Feelings

By October 22, 2006Feelings, Opinion

I tip, You toe

By Emmanuelle

I am serious. This story happened; these people are real, really. An overseas Filipino worker learned of this column through friends and Friendster. When email messages couldn’t be sent, the worker and this writer conducted a Smart exchange across the Globe through Sun and storm. After so many hours of uploading and unloading – dyaran! This is the story of a couple – the one, not the other:

I am Mike Anthony to his Mark Anthony. Mike is Tip; Mark is Toe. My parents were brilliant; they came out with our names as they tiptoed around our joint cribs, hushing their lips with their fingertips. They pointed out I should be Mike; my eyes glinted naughtily like Mikey Mike. The other must be Mark; he had Mark Anthony’s haughty suplado look. We had to be older and wiser before the truth bore down on us – Mighty Might they must have meant; on the other hand, they definitely meant Alma’s and Rudy’s Mark Anthony, not Mark Anthony, Cleopatra’s pride.

I said my parents were brilliant; I didn’t say they were brilliant all the time.

Toe and I are twins. We are not the only twins in the family. In fact, the twin-genes swim thick and fast in our blood; it’s all in the family. We turn a corner, chances are we’ll run right smack unto other pairs of an older or younger or same generation who bear distinct similarity to our looks, though this pair might be with graying hair, or that other pair still sprouting babies’ soft tendrils. In fact, we come cheaper by the pair. Buy one, take one. As I said, our twin genes swim thick and fast. Not only in the blood.

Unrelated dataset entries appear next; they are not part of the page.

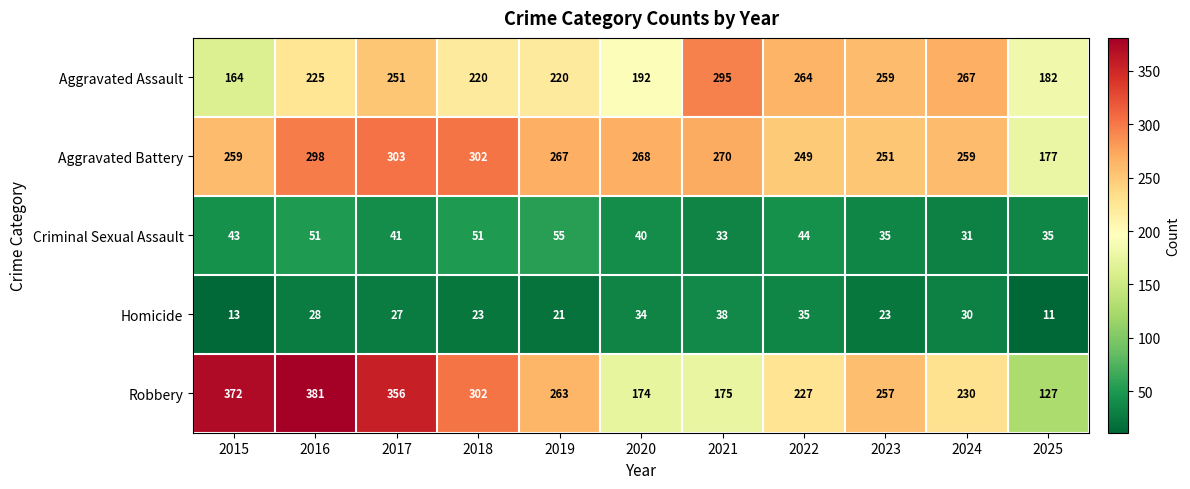

Which category has the lowest value across all series?

2025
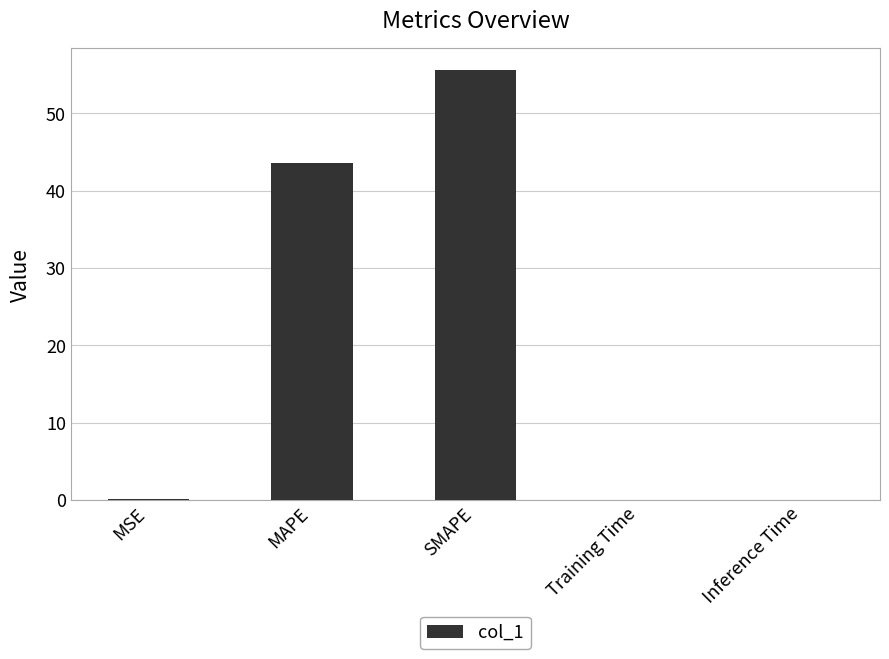

At which label is the value closest to 27?

MAPE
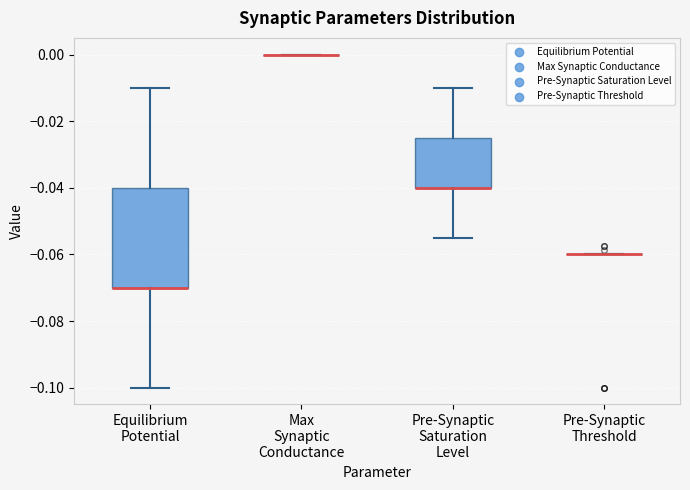

Where does the lower whisker of the box for Equilibrium Potential end on the y-axis? The values are not printed on the chart, so give them approximately, as read against the axis.

-0.100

In our barangay, we are the main tourist attraction, especially during holidays when all members of the clan from abroad and all over the islands come home for family reunions. Most of us still bear our grandparents’ striking mestizo looks; and as I had implied, we are brilliant . . . sometimes. We are such terrible showoffs too, to each other and to others. In fact, holidays are mere excuses to overwhelm the community with our singular, doubled and plural presence. New Year, Chinese New Year, Valentines Day, Holy Week, Grandparents’ Day, the day-before-the-first-day-of-class holiday, the last-day-of-class holiday, All Saints’ Day, All Souls’ Day, etc. – we choose one over the other at will. In fact, the true reunion to us means the exact opposite – it is what happens when we leave the reunion place which is usually the ancestral house, and we get back to our present real home. That is when we are really reunited or gathered as a family- Hello Pa, Ma, Ate, Kuya, bunso, fancy meeting you here not there.

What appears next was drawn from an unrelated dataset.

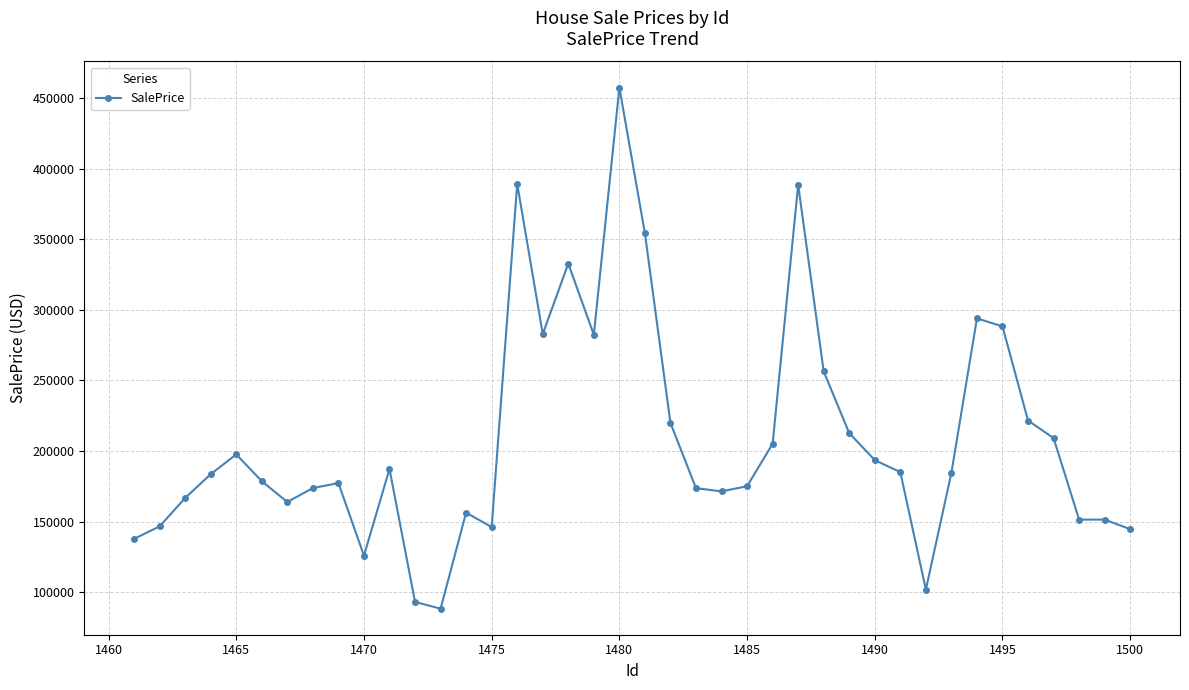

How many data points does each series have?

40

The real-honest-to-goodness-truth? I am not in favor of being a twin. And if I were given a democratic choice from the very beginning of my conception, as an egg or a sperm cell, I would have wiggled a vote of nay to another one of me. In my floating capacity, I would have firmly and strongly blown bubbles of biased opinion against being part of the menagerie that is representative of my family – a lifetime of duals, doubles, mirror-images, clones, shadows, reflections, doppelgangers, Siamese or Vietnamese whatsoever. And am sure, neither one of my parents would have listened. They would have joined anyway, and having joined, joined us all the way.

Imagine the lives we lived. Tip and Toe, TipToe at one call, growing up and growing old, forever mistaken one for the other, the other for the one. “Sika si Tip o si Toe? Ay, siopakaman, basta sika o sikato!” (You are Tip or Toe? Whoever you are, I meant you or you.)

You have an identity crisis? What would you call mine, ours? Double jeopardy?

It is more of a rule than an exemption, that twins feel or exhibit the same likes or dislikes, tastes, tendencies, inclinations, etc. So, it came to pass that we picked up things of same style or brand. We also liked or loved the same type of girls. And yes, we continuously sensed each other’s joy or distress or any other strong emotions.

So, now you ask why I call you from UK, and Toe calls you from US?

Well, you see, I loved this girl. Sought her out, wooed her. I just couldn’t believe my luck when she said yes to my proposal.

On the day of the wedding, it was Toe she married. Ano sya, hilo?